Hotel Asset Value Enhancement released a study Wednesday estimating it will take the U.S. hotel industry approximately five years to achieve pre-COVID-19 occupancy, revenue and profitability.
HotelAVE identified the industry’s deceleration in 2019 as a main reason the recovery following COVID-19 will be prolonged. Based on history, it said average rate discounting to induce and encourage travel will be the primary drag on the recovery.
"Pricing power is gone for a while until occupancies rebuild," Michelle Russo, CEO of hotelAVE, said in a statement. "The industry's pre-COVID-19 challenges of above-average new supply and impact of shadow supply (Airbnb and others) are new obstacles the industry did not face in prior downturns."
The company looked at how the industry recovered from the Zika outbreak in Miami, the 2008 financial crisis, SARS in Toronto and 9/11. Based on that data, it projected occupancy will recover in approximately two years, average daily rate in approximately four years and revenue per available room in five years.
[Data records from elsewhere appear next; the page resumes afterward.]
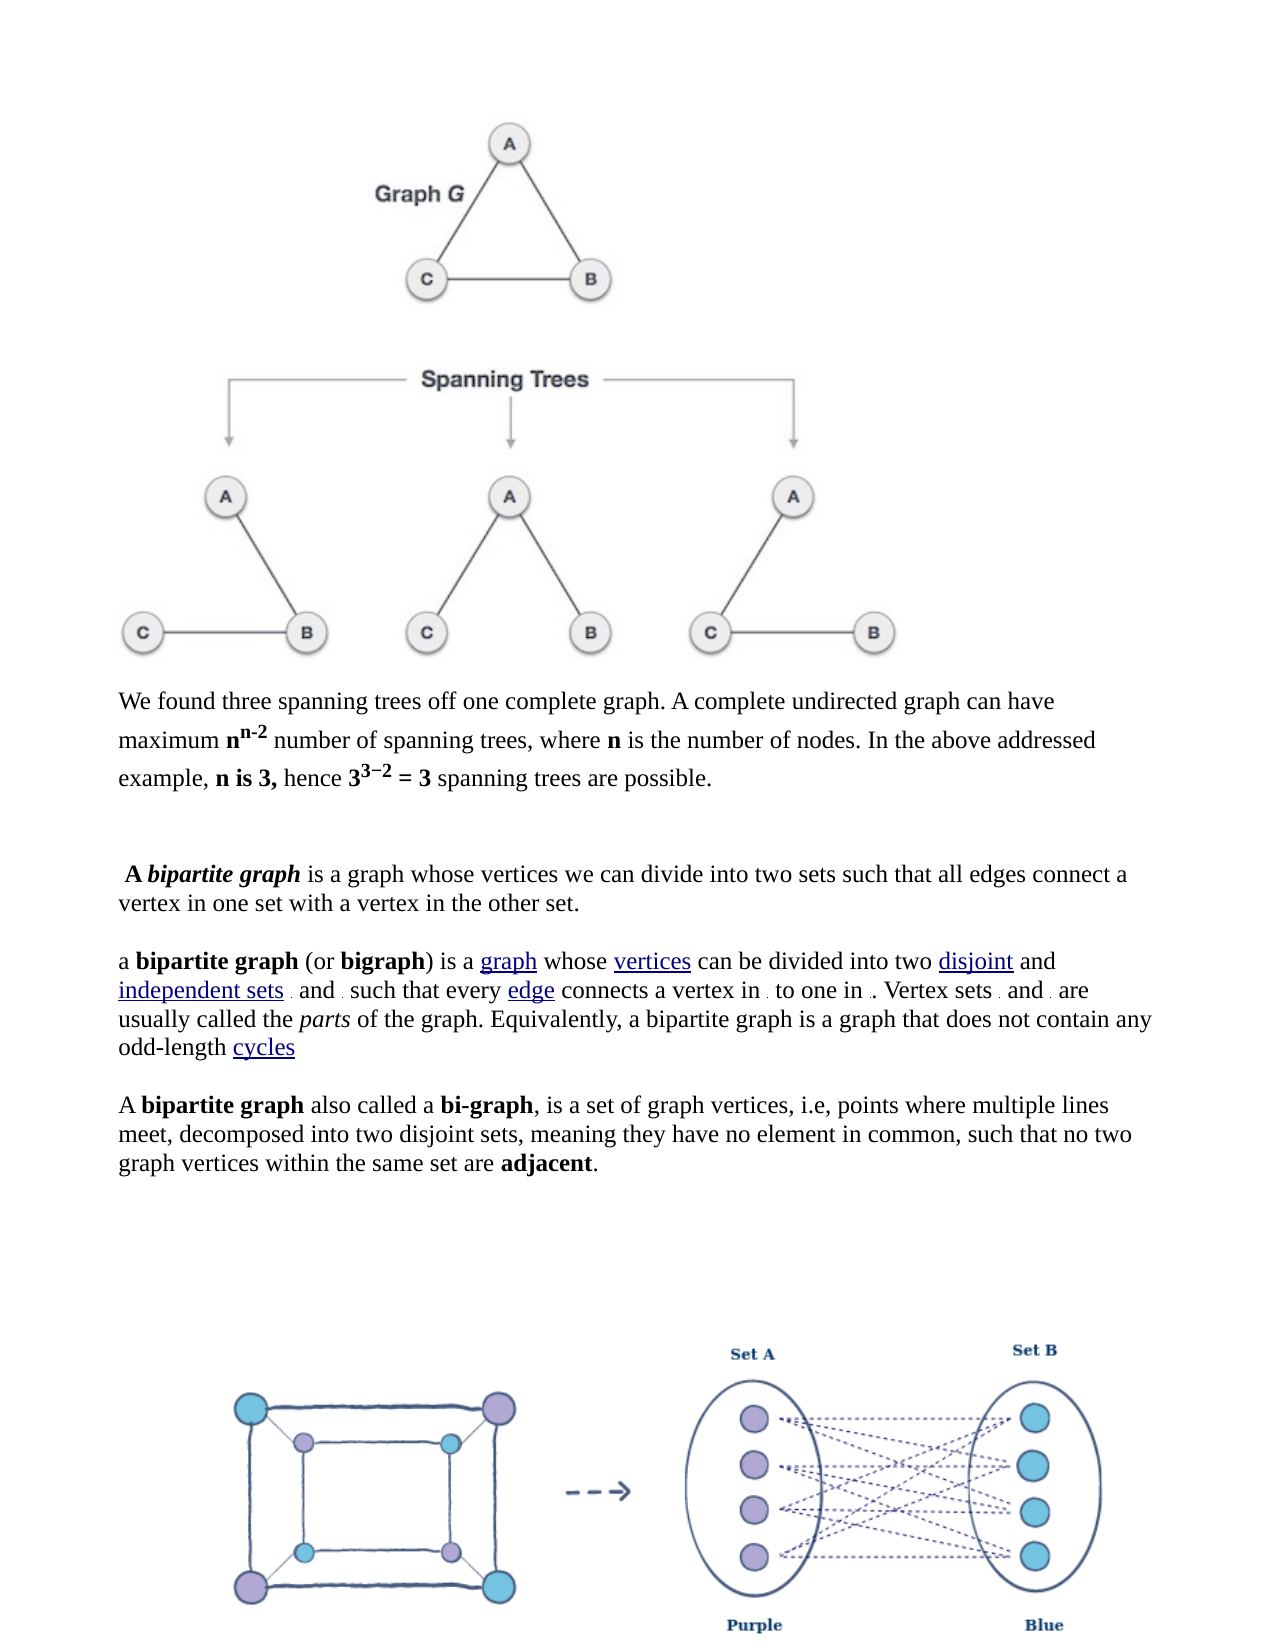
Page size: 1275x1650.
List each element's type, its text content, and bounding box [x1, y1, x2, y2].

text A bipartite graph also called a bi-graph, is a set of graph vertices, i.e, points where multiple lines meet, decomposed into two disjoint sets, meaning they have no element in common, such that no two graph vertices within the same set are adjacent. [118, 1091, 1157, 1177]
text A bipartite graph is a graph whose vertices we can divide into two sets such that all edges connect a vertex in one set with a vertex in the other set. [118, 859, 1157, 917]
text We found three spanning trees off one complete graph. A complete undirected graph can have maximum nn-2 number of spanning trees, where n is the number of nodes. In the above addressed example, n is 3, hence 33−2 = 3 spanning trees are possible. [118, 686, 1157, 792]
picture [143, 1301, 1133, 1650]
text a bipartite graph (or bigraph) is a graph whose vertices can be divided into two disjoint and independent sets and such that every edge connects a vertex in to one in . Vertex sets and are usually called the parts of the graph. Equivalently, a bipartite graph is a graph that does not contain any odd-length cycles [118, 946, 1157, 1061]
picture [118, 118, 900, 662]
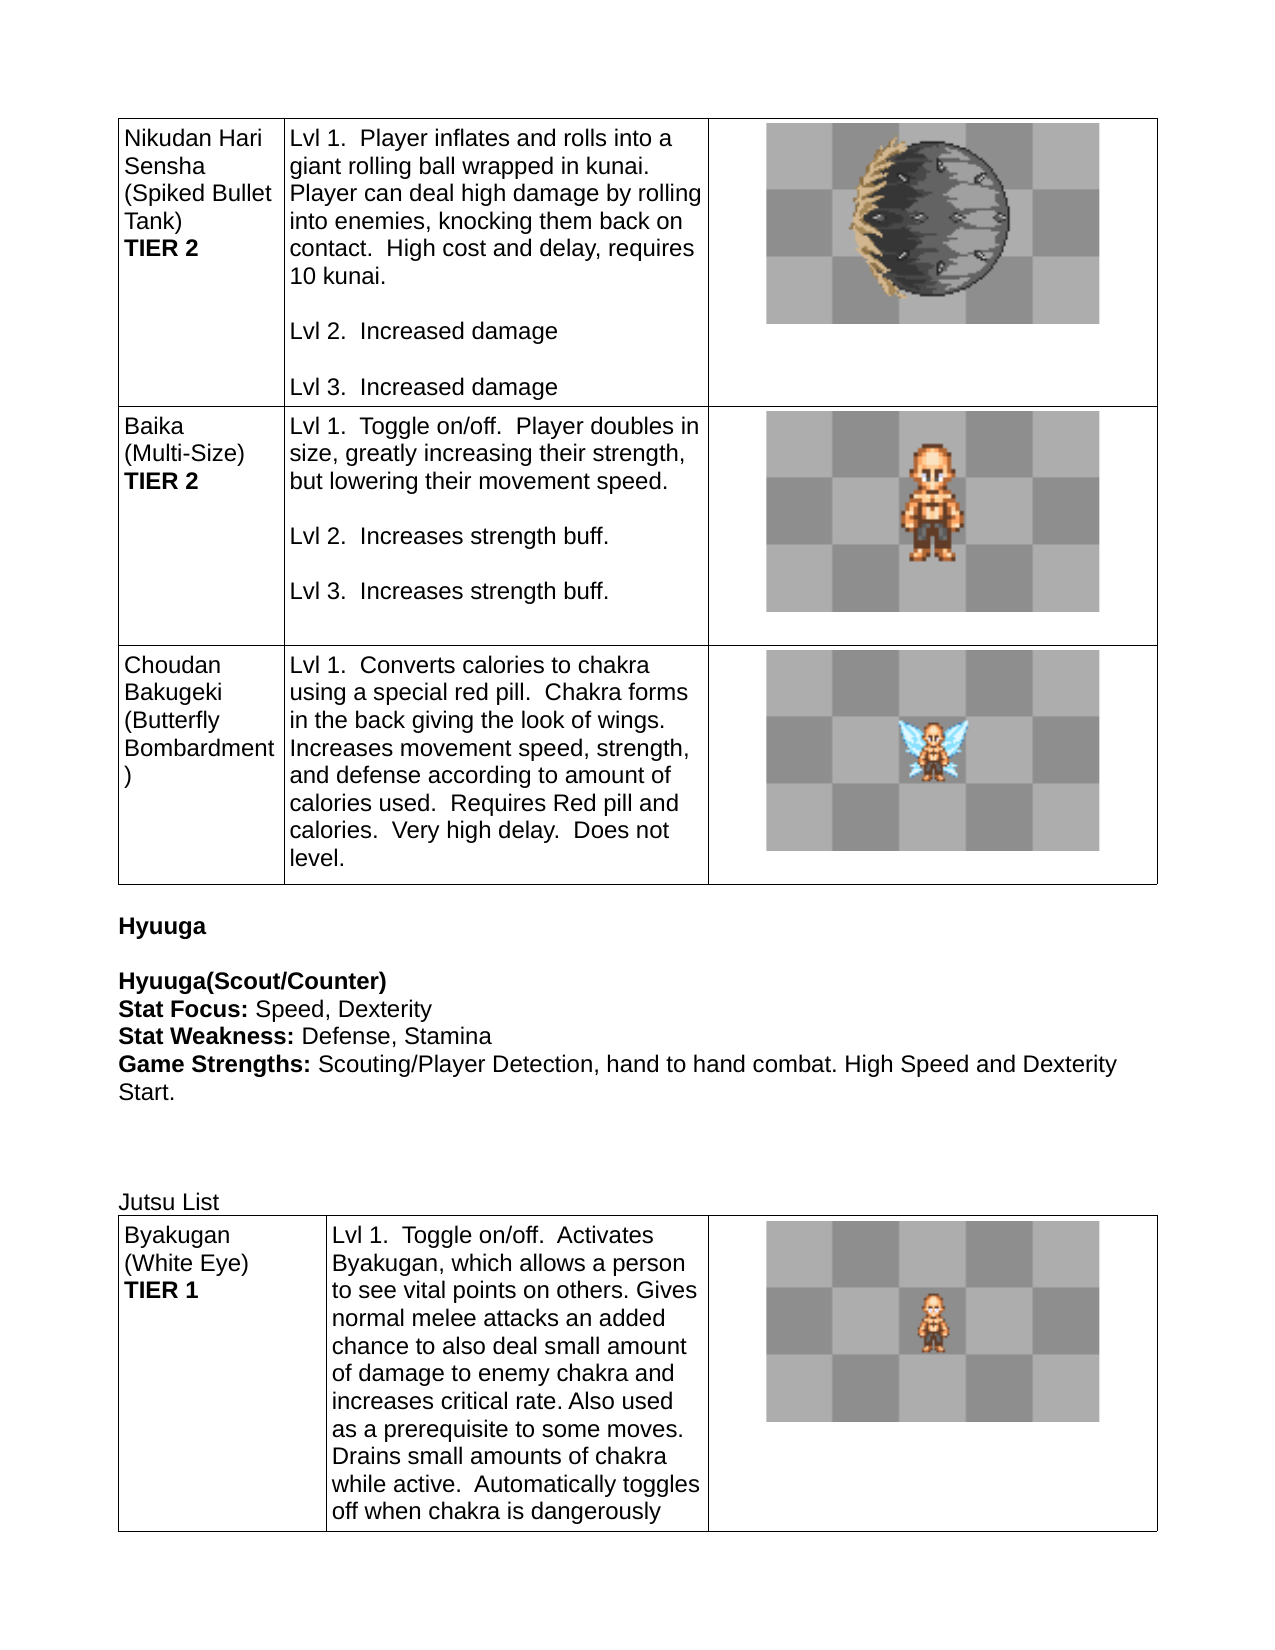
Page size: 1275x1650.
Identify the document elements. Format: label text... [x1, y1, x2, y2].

text Hyuuga(Scout/Counter) [118, 967, 1157, 994]
text Hyuuga [118, 912, 1157, 939]
text Jutsu List [118, 1188, 1157, 1215]
picture [766, 123, 1100, 324]
picture [766, 411, 1100, 612]
picture [766, 650, 1100, 851]
text Stat Weakness: Defense, Stamina [118, 1022, 1157, 1050]
table_cell Lvl 1. Toggle on/off. Player doubles in size, greatly increasing their strength, but lowering their movement speed. Lvl 2. Increases strength buff. Lvl 3. Increases strength buff. [285, 407, 708, 645]
picture [766, 1221, 1100, 1422]
table_cell [709, 646, 1157, 884]
table_cell [709, 119, 1157, 406]
text Stat Focus: Speed, Dexterity [118, 994, 1157, 1022]
text Game Strengths: Scouting/Player Detection, hand to hand combat. High Speed and Dexterity Start. [118, 1050, 1157, 1105]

In 2020, hotel revenues in the U.S. could decrease 25 to 30 percent, said hotelAVE. Based on the progression of the virus in China and Italy, it predicted hotel occupancy in the U.S. will decrease to approximately 25 to 30 percent in March and 10 to 15 percent in April, or worse if hotels close due to governmental mandate or financial necessity.
HotelAVE estimated 15 to 20 percent of its U.S. hotels will close temporarily by the end of March because the fixed carry costs are less than the negative cash flow projected from staying open as well as health related concerns for employees. The others, it said, are reducing services and available guestrooms to operate with a skeleton staff.
Urban locations, including Seattle, San Francisco, New York City and Boston, are experiencing the most precipitous decline in business, primarily due to the cancellation or postponement of group functions and local government mandates to close restaurants and limit social gatherings, according to hotelAVE. Leisure markets within driving distance of travelers have fared better with a number of hotel operators seeing new leisure bookings for the summer and fall, it said.
"The pandemic requires that all hotels in the United States implement urgent and aggressive cost-containment initiatives, including deviations from brand standards and closing food-and-beverage outlets, as well as instituting comprehensive cleanliness and sanitation protocols and crisis-management programs," Russo added. "Hotels in the United States must not just focus their efforts, energies and resources on getting through the pandemic but, most importantly, they must prepare for the recovery from a financial, operational and marketing standpoint."
HotelAVE’s current asset-management portfolio comprises more than $5.5 billion and 22,000 rooms.